Au cours des deux premières semaines de la guerre en Ukraine, la politique suisse s’est surtout concentrée sur l’approvisionnement en énergie: aurons-nous encore un foyer chaud l’hiver prochain? Désormais, l’attention se porte de plus en plus sur un autre sujet: le pain quotidien.
En effet, l’Ukraine est l’un des principaux exportateurs de blé au monde. En raison de la guerre, les pertes devraient y être importantes. Des pays comme l’Égypte, qui importait la majeure partie de son blé directement d’Ukraine, en seront directement affectés. Mais les conséquences se feront également sentir en Suisse, car les prix du blé et d’autres denrées alimentaires ont flambé sur le marché mondial.
Cela vaut également pour les engrais artificiels dont les agriculteurs ont besoin pour cultiver leurs champs. Ils sont produits à partir de gaz naturel, et proviennent en grande partie de Russie. Comme le prix du gaz a explosé, l’engrais chimique coûte actuellement jusqu’à trois fois plus cher que les années normales.
L’UDC contre des «projets écologiques absurdes»
Cela fait réagir les politiciens. La semaine dernière, l’UDC a posé une cascade de questions qui, pour la plupart, vont dans une seule direction: la Suisse doit produire elle-même une plus grande partie de ses denrées alimentaires et augmenter ainsi son taux d’auto-approvisionnement, qui s’élevait à 57% en 2019.
Certes, on ne sera jamais indépendant à 100% de l’étranger à l’avenir, reconnaît le conseiller national UDC Martin Haab. Mais, selon l’agriculteur, «si l’importation de denrées alimentaires devient plus difficile, chaque pourcent supplémentaire que nous produisons nous-mêmes est souhaitable.» Si en 2022, comme les années précédentes, une grande partie de la récolte se noie dans la pluie ou se dessèche, «nous aurons un problème.»
Son parti, l’UDC, demande donc au Conseil fédéral «d’élaborer immédiatement un plan pour une bataille de culture 2.0», déclare Haab en faisant allusion à la bataille de culture qui s’est déroulée pendant la Seconde Guerre mondiale, lorsque des pommes de terre étaient cultivées même sur les plus grandes places de Zürich. «Si chaque paysan peut récolter quelques tonnes de céréales supplémentaires, cela fait un tas de pain.» Les projets écologiques absurdes doivent en revanche être suspendus, estime Haab. Car: «Au lieu de compter les papillons, nous devons maintenant planter du blé.»
Une position bien connue
Une production plus intensive n’est toutefois pas gratuite. Car plus d’engrais et plus de pesticides signifient aussi plus de dommages à l’environnement. Le collègue de parti de Haab, Jacques Nicolet, en est également conscient. Il demande au Conseil fédéral de cultiver à la place des denrées alimentaires sur les surfaces de biodiversité prévues. Le conseiller national du centre Markus Ritter, président de la puissante Union suisse des paysans, compte également parmi les soutiens de la proposition de Nicolet.
Ce n’est pas un hasard si l’UDC demande un taux d’auto-approvisionnement plus élevé: cela correspond à la position que le parti a toujours défendue. Et cela va à l’encontre de la direction que devrait prendre la politique agricole suisse selon le Conseil fédéral. Face à la crise de la biodiversité, celui-ci mise sur une réduction des pesticides.

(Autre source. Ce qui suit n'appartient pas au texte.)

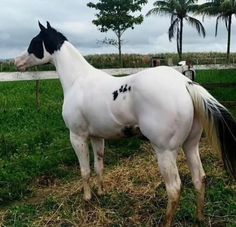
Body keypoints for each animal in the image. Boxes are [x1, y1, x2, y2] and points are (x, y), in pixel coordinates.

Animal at [15, 21, 236, 227]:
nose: (16, 62)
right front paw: (101, 192)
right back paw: (199, 217)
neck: (78, 80)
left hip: (166, 151)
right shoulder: (97, 136)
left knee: (174, 189)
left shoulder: (77, 136)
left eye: (34, 42)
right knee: (200, 179)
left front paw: (87, 198)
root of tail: (185, 83)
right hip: (190, 145)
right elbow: (99, 166)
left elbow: (85, 170)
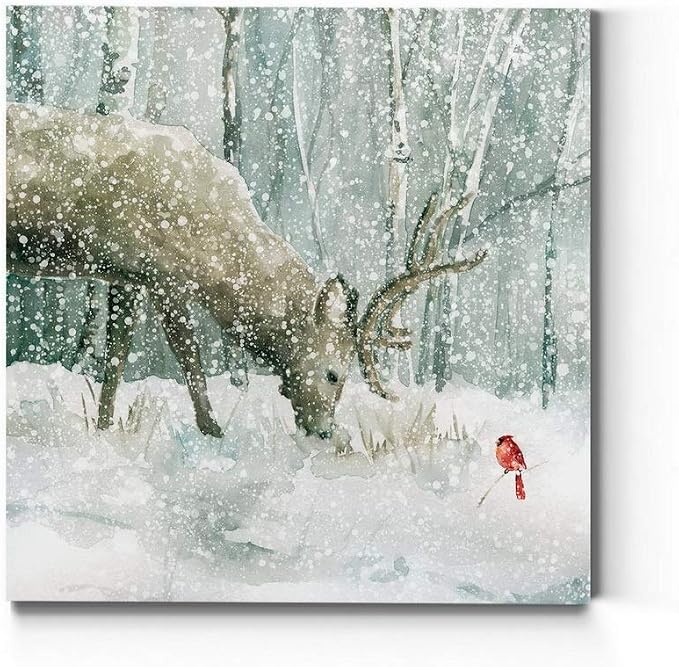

Les Verts s’opposent violemment aux projets de l’UDC et de l’Union des paysans. Il est «absurde» de vouloir augmenter le taux d’auto-approvisionnement en important davantage d’engrais et de pesticides de l’étranger, déclare le conseiller national et agriculteur Kilian Baumann. «Ce faisant, nous augmentons justement notre dépendance.» Il serait plus judicieux d’utiliser davantage de méthodes biologiques dans l’agriculture conventionnelle, comme l’utilisation de certaines plantes comme engrais.
Le problème vient-il de la viande?
Pour augmenter le degré d’autosuffisance, il faut de toute façon agir ailleurs, selon Baumann. «Outre la réduction du gaspillage alimentaire, la réduction de la consommation de viande est le plus grand levier.»
Si les Suisses mangeaient moins de viande, les importations élevées d’aliments pour animaux pourraient être réduites. «En même temps, nous pourrions utiliser les surfaces du plateau suisse sur lesquelles on cultive aujourd’hui du fourrage pour les vaches et les porcs pour produire des denrées alimentaires, cela représente tout de même 43% de la surface totale des terres arables», explique Baumann.
Qu’est-ce qu’il faut donc faire: plus de blé et de pesticides, ou moins de viande? On ne sait pas encore qui l’emportera. Mais si l’Union des paysans fait bloc derrière l’UDC, le projet a toutes les chances d’aboutir.